▸ PROBLEM:
Set down, please, exactly the lines below that run from the line with "facilities prior to" to the line with "microvascular surgical laboratory", both lines included.

▸ INPUT RECORDS:
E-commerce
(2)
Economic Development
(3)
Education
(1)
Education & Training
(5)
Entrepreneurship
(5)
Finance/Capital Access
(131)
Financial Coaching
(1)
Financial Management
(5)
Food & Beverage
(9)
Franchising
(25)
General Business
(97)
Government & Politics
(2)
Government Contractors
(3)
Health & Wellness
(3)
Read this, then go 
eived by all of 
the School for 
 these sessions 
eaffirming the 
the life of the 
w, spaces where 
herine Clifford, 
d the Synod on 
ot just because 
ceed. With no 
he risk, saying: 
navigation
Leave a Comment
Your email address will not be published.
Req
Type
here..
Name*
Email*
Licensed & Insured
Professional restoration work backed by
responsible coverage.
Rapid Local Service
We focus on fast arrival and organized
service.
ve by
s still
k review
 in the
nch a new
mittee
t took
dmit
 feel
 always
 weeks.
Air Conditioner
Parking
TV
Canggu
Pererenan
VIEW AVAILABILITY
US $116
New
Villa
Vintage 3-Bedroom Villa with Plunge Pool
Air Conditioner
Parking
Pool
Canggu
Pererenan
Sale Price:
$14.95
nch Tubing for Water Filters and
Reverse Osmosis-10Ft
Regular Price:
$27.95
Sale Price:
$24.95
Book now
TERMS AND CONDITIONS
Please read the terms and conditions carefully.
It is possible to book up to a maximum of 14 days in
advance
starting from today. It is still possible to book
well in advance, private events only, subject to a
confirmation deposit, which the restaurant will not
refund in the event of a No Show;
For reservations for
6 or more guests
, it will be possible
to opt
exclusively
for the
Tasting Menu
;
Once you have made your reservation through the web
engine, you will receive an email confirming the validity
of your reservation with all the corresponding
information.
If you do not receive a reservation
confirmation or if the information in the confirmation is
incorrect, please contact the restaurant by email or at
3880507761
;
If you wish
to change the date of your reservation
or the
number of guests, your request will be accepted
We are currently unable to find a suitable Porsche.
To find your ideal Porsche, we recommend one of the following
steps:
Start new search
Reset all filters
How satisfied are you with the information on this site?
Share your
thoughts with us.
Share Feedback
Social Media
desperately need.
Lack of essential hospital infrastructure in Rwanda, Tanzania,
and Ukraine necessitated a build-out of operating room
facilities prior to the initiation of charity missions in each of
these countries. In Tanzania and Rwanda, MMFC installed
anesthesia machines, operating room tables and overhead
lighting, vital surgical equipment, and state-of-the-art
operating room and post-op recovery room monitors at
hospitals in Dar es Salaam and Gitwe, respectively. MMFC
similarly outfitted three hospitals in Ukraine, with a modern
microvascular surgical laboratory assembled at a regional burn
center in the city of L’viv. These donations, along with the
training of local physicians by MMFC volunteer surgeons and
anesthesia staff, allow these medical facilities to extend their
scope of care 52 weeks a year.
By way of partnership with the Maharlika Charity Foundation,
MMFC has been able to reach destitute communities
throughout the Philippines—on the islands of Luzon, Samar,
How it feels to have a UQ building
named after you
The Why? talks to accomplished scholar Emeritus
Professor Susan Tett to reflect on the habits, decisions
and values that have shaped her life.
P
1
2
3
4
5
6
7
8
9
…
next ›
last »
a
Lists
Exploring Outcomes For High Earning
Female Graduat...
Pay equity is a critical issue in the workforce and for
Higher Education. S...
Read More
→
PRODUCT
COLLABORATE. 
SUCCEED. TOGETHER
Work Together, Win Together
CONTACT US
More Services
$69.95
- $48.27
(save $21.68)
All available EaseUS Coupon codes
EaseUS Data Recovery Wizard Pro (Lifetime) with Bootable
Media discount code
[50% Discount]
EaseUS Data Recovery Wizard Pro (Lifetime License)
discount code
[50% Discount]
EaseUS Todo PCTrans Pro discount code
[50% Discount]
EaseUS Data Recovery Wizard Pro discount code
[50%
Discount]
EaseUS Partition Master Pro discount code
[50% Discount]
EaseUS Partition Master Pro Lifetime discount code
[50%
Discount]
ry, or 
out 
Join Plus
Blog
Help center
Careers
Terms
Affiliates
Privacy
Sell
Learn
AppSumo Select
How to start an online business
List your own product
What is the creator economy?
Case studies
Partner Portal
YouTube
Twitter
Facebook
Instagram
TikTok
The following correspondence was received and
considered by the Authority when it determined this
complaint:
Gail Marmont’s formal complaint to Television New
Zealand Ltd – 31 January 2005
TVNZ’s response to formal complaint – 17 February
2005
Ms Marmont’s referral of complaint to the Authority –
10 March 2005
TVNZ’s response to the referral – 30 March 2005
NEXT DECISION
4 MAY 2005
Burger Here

▸ THE ANSWER:
facilities prior to the initiation of charity missions in each of
these countries. In Tanzania and Rwanda, MMFC installed
anesthesia machines, operating room tables and overhead
lighting, vital surgical equipment, and state-of-the-art
operating room and post-op recovery room monitors at
hospitals in Dar es Salaam and Gitwe, respectively. MMFC
similarly outfitted three hospitals in Ukraine, with a modern
microvascular surgical laboratory assembled at a regional burn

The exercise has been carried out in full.